Clinical lung cancer 2016-11
Stereotactic Body Radiotherapy for T3N0 Lung Cancer With Chest Wall Invasion.   
The role of stereotactic body radiotherapy (SBRT) for tumors involving the chest wall (CW) remains ill-defined. The Radiation Therapy Oncology Group 0236 trial allowed inclusion of T3N0 non-small-cell lung cancer (NSCLC) < 5 cm, although ultimately none were enrolled. No published data set investigating this population is available.
We queried an institutional review board-approved prospective SBRT registry to identify patients with tumors involving the CW, defined as radiographic evidence of frank soft tissue invasion or bony destruction. All patients underwent SBRT to a median dose of 50 Gy in 5 fractions and were followed up for tumor control, pain response, and toxicity.
Of 820 NSCLC patients reviewed, 13 with CW involvement were identified. Of these 13 patients, 10 had primary T3N0 NSCLC and 3 had recurrent NSCLC. Their median age was 78 years, the Karnofsky performance status was 80, the Charlson score was 3, and the tumor diameter was 4.0 cm. The 1-year local, locoregional, and distant control rates were 89%, 62%, 80%, respectively. Of 9 patients with pretreatment tumor-related CW pain, 7 (78%) reported improvement after treatment.
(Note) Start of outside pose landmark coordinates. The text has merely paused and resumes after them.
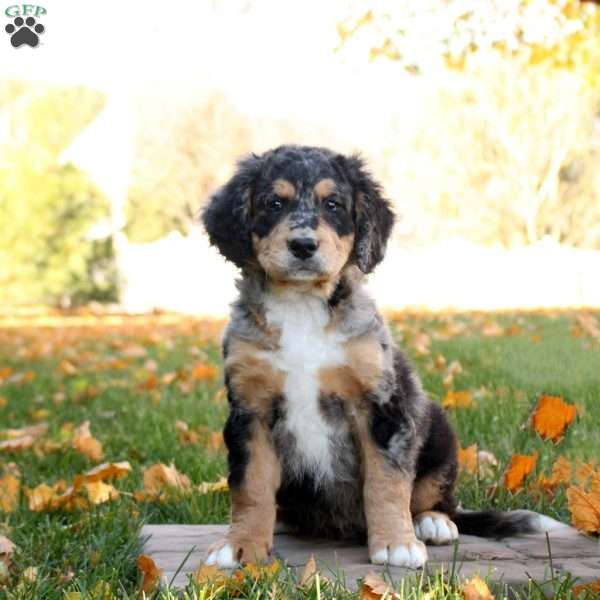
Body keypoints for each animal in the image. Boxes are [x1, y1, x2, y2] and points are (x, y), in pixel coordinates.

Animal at [203, 144, 568, 568]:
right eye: (273, 203)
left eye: (333, 204)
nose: (303, 245)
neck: (302, 308)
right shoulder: (250, 410)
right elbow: (251, 484)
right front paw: (241, 544)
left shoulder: (380, 406)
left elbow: (387, 482)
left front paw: (395, 543)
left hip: (439, 431)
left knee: (434, 497)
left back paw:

Regarding toxicity, 2 of 13 (15%) experienced new or worsening CW pain (both grade ≤ 2); 3 cases (23%) of grade 1-2 radiation pneumonitis developed. No patient exhibited late skin changes or fibrosis.
SBRT for NSCLC involving the CW was well tolerated, with promising early rates of tumor control and no grade ≥ 3 toxicity. Tumor-related CW pain was relieved in most patients, and the treatment-related toxicity rates appeared acceptable. Further investigation in this subset of patients with NSCLC is warranted.